=== Teks yang Disediakan ===
* * * * * * * * *

Bepergian atau traveling pada dasarnya merupakan pekerjaan yang dianjurkan agama (mubah). Sama halnya dengan tidur, makan, minum dan semua kebiasaan sehari-hari. Tak ada yang istimewa dari kebiasaan ini kecuali menyulapnya menjadi istimewa dengan niat.
Dewasa ini tradisi jalan-jalan telah menjadi semacam ajang perlombaan oleh generasi milenial untuk menjelajahi Indonesia dan dunia, juga telah menjadi rutinitas yang bahkan dianggap sakral. Ada yang sepekan atau sebulan sekali memiliki jadwal khusus untuk traveling. Mendatangi berbagai macam tempat asing. Tujuannya variatif, ada yang sekedar mengisi waktu kosong, juga ada yang demi memiliki pengalaman-pengalaman yang baru. Pilihannya pun beragam, mulai dari kulineran hingga abadikan momen yang tak ketinggalan.

* * * * * * * * *

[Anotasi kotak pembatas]
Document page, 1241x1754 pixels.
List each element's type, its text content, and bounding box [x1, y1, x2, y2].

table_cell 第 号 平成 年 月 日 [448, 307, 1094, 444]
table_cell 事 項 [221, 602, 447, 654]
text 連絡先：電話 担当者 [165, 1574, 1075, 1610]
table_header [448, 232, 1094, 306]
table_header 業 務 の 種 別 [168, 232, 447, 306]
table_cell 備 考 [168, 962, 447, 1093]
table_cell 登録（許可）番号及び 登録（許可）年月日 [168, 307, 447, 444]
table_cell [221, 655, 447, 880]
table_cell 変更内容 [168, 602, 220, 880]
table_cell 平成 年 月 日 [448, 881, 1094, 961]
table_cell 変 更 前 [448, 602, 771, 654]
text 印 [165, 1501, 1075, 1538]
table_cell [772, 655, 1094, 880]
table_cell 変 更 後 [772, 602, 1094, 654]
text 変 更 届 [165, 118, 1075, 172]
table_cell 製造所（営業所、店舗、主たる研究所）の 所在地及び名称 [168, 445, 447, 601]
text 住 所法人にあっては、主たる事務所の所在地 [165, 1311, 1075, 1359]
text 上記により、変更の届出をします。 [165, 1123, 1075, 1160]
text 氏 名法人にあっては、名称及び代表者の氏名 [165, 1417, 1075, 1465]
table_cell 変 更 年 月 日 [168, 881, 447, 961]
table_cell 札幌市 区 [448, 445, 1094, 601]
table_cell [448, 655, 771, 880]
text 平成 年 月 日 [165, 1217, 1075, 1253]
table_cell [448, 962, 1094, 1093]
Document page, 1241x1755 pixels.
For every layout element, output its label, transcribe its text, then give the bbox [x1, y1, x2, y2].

* * * * * * * * *

=== Petunjuk dan Ketentuan ===
Tuliskan kembali bagian teks tentang bepergian yang dimulai dengan "Bepergian atau traveling" dan berlanjut sampai "istimewa dengan niat.", tetapi tukarlah kata "tidur" dengan "beristirahat".

=== Hasil Jawaban ===
Bepergian atau traveling pada dasarnya merupakan pekerjaan yang dianjurkan agama (mubah). Sama halnya dengan beristirahat, makan, minum dan semua kebiasaan sehari-hari. Tak ada yang istimewa dari kebiasaan ini kecuali menyulapnya menjadi istimewa dengan niat.